We don’t know exactly why or exactly how, and the debate about autism is still very much on the table, but I think it is clear that the current CDC vaccine schedule is making our children sick. If you don’t think so, fine. Keep vaccinating your children the way the government has told you to. Since you believe that the vaccines are safe and effective, you can sleep easily at night knowing that following the CDC will keep your child protected and healthy. (At the same time, I invite you to submit yourself to the same schedule as your infant and start going to the doctor every few months to get loaded up on vaccines. Do it as an experiment and see how it makes you feel in both the short term and the long-term.)
But if you have concerns about the vaccine schedule and you believe in the right to refuse having your child injected with a pharmaceutical product that makes drug companies very wealthy, you are not alone.
Despite the way it was depicted on PBS, this is not a fringe movement of hippie dippie woo woo Ashlanders and flighty celebrities. There’s a groundswell of parents in the United States who want to see the guidelines changed, though most of them prefer to stay safely in the closet (which is where I wish I were when people attack me on the Internet and send me hate mail) and keep their choices private.

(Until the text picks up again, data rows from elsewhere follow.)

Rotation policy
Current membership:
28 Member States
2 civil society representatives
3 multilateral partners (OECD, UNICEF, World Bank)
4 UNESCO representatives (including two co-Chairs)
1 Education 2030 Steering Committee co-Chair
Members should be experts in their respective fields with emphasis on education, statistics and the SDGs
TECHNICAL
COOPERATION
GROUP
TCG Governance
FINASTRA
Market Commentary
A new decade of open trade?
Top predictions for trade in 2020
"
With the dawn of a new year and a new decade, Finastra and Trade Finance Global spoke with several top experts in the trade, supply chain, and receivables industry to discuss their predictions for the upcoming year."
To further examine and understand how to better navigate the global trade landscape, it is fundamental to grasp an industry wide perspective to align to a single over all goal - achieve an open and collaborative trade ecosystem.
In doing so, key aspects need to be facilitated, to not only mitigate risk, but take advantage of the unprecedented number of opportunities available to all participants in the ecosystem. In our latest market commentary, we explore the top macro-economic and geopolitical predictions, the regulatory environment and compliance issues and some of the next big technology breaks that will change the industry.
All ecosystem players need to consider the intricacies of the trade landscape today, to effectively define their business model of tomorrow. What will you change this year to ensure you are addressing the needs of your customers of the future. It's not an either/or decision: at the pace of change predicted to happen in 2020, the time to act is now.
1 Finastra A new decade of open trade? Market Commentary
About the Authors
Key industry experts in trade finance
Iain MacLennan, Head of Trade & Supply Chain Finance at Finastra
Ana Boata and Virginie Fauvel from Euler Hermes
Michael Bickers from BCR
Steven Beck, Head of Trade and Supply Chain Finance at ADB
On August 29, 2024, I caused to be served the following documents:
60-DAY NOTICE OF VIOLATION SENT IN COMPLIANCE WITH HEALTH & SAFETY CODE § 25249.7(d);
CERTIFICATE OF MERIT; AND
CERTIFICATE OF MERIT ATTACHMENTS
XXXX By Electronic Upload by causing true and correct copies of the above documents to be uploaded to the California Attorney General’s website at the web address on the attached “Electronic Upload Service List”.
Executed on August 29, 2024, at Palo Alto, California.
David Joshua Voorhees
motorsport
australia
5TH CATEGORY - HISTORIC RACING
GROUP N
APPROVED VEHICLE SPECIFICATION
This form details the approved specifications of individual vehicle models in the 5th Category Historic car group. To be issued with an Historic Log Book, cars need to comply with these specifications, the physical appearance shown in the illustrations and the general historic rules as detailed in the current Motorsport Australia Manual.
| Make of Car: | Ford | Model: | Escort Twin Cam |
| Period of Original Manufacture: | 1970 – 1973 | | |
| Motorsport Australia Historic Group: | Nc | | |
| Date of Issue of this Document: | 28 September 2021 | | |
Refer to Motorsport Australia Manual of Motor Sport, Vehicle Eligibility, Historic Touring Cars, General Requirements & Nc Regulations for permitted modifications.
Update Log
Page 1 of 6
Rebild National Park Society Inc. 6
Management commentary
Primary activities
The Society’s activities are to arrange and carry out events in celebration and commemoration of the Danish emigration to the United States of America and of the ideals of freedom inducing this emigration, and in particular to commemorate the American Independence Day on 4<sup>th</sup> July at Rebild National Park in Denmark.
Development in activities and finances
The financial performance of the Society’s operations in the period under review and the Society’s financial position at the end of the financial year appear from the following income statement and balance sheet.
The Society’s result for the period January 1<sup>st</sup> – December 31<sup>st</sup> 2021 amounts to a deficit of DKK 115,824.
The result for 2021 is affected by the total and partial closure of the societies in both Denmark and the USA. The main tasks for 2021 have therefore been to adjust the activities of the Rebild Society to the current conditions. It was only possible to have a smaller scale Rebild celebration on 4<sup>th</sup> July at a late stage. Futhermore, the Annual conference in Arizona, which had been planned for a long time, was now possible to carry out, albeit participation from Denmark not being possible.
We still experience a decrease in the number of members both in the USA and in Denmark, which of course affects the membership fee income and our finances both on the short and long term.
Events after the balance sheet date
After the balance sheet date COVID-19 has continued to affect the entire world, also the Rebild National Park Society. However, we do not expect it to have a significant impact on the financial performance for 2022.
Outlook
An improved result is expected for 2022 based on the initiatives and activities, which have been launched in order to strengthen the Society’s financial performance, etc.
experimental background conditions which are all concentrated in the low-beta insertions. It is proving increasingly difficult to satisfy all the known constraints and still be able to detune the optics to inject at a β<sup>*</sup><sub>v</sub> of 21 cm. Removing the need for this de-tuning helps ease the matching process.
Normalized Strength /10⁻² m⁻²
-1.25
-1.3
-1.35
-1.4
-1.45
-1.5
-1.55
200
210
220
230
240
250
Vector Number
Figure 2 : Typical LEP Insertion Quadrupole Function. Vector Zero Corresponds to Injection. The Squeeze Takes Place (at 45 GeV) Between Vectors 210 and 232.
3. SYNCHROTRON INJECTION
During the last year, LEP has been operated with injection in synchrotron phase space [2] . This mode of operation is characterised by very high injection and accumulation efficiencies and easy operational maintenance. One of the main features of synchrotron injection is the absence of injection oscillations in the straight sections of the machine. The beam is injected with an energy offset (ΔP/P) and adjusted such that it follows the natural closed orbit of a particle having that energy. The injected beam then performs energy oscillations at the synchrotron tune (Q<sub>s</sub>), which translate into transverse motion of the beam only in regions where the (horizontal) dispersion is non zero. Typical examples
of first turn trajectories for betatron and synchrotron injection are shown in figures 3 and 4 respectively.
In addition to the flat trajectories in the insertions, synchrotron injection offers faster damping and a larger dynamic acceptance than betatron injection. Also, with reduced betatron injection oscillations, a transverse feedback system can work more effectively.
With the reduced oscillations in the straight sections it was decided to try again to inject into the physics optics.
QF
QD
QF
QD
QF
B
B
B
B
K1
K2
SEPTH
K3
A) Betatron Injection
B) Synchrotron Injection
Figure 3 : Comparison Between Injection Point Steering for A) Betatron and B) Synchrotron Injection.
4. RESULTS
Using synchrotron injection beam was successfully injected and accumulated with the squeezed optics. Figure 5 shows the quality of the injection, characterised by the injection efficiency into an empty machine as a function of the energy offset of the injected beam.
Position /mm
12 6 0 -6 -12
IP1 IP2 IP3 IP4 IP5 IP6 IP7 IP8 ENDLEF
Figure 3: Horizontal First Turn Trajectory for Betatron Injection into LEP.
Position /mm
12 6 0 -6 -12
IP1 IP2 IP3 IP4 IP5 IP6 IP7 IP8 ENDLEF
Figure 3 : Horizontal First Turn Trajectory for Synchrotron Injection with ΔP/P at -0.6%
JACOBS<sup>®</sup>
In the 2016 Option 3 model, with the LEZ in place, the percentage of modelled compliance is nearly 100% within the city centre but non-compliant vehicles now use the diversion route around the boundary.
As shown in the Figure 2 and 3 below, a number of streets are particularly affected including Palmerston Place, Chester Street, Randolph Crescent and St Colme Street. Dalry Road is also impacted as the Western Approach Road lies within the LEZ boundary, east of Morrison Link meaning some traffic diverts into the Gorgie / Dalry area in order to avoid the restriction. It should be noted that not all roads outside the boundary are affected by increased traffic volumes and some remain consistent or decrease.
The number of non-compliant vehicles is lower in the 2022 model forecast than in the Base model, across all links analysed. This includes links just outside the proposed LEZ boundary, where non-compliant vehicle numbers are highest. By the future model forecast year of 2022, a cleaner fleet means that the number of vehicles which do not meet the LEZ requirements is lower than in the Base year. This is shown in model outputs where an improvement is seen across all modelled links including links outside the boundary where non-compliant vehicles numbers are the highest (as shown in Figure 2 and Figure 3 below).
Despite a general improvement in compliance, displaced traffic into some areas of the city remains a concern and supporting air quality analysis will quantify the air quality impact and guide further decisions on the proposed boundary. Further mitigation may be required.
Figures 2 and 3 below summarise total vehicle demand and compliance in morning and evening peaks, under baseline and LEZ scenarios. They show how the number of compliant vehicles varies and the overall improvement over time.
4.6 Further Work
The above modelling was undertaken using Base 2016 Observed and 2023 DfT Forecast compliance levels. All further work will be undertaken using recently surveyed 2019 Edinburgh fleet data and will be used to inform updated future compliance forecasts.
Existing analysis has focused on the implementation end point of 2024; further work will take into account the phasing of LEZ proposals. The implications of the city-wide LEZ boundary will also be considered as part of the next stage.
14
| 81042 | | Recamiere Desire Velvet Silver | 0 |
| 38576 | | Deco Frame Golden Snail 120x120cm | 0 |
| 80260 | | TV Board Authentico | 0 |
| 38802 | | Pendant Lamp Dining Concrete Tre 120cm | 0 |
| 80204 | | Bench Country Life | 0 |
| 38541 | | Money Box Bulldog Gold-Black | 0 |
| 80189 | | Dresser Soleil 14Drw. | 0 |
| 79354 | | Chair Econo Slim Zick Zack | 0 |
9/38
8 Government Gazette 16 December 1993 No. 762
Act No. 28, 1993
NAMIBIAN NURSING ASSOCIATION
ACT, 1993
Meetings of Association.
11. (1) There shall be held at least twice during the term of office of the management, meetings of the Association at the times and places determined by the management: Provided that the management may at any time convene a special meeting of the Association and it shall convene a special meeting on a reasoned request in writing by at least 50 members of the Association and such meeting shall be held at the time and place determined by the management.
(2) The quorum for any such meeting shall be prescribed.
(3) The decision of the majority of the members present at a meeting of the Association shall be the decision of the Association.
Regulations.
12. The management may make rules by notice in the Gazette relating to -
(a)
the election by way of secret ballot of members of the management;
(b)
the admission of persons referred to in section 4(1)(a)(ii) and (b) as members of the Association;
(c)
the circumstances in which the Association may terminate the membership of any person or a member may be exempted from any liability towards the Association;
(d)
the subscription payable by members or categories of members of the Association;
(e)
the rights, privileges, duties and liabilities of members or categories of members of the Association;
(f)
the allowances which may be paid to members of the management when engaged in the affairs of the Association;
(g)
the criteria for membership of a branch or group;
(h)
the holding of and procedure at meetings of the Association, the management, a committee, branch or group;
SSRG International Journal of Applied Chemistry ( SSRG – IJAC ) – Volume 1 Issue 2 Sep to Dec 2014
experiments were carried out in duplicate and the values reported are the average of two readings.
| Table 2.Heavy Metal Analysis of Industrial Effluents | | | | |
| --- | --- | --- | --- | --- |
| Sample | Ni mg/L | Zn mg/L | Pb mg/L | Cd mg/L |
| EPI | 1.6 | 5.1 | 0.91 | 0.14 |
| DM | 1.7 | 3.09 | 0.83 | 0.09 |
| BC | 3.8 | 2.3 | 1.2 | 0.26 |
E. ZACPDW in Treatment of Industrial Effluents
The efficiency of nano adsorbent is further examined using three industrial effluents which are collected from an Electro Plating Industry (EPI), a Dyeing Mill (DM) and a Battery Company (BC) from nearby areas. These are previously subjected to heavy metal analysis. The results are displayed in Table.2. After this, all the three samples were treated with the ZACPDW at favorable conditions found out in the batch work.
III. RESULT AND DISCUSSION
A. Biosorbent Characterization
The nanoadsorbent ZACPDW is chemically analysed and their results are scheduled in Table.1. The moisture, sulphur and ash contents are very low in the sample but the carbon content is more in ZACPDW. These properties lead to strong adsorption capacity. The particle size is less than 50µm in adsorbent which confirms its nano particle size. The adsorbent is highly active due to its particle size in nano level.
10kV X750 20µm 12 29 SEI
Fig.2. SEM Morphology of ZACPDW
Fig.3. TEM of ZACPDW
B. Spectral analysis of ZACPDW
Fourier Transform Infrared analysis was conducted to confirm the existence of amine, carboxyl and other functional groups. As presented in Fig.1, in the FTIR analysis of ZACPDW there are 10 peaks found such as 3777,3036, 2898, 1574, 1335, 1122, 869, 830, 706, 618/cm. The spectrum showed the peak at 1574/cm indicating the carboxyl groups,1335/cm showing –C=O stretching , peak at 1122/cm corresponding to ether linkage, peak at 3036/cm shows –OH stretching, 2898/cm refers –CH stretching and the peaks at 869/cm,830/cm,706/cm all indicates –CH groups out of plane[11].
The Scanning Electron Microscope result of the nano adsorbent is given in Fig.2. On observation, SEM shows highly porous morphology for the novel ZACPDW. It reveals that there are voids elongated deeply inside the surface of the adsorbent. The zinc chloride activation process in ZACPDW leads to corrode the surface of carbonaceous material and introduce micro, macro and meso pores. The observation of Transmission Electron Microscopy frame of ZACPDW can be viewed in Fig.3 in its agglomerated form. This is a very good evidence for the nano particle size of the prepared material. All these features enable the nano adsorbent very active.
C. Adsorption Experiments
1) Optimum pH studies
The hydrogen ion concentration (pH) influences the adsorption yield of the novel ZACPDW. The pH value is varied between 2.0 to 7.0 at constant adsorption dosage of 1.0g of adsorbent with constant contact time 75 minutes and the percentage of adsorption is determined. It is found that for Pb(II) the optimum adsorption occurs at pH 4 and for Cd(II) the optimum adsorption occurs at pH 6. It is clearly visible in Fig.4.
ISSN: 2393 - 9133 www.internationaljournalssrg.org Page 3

When: May 26, 2010 3:00 p.m. – 5:00 p.m.
Where: Grant Park, downtown Chicago
What: A rally with an impressive line-up of speakers to champion vaccination choice and parental consent
For more information: American Rally for Personal Rights
Louise called me yesterday after watching Frontline. There are satellite rallies being planned in several other cities. If you care about the vaccine debate, consider hosting a party or a rally on May 26 in your town.
“Athena,” I say. “Try again. You can say ‘thank you’ but you need to be more forceful. ‘NO! I will NOT go with you.’”
Grown-ups need to learn this lesson as much as children: we all have the right to refuse.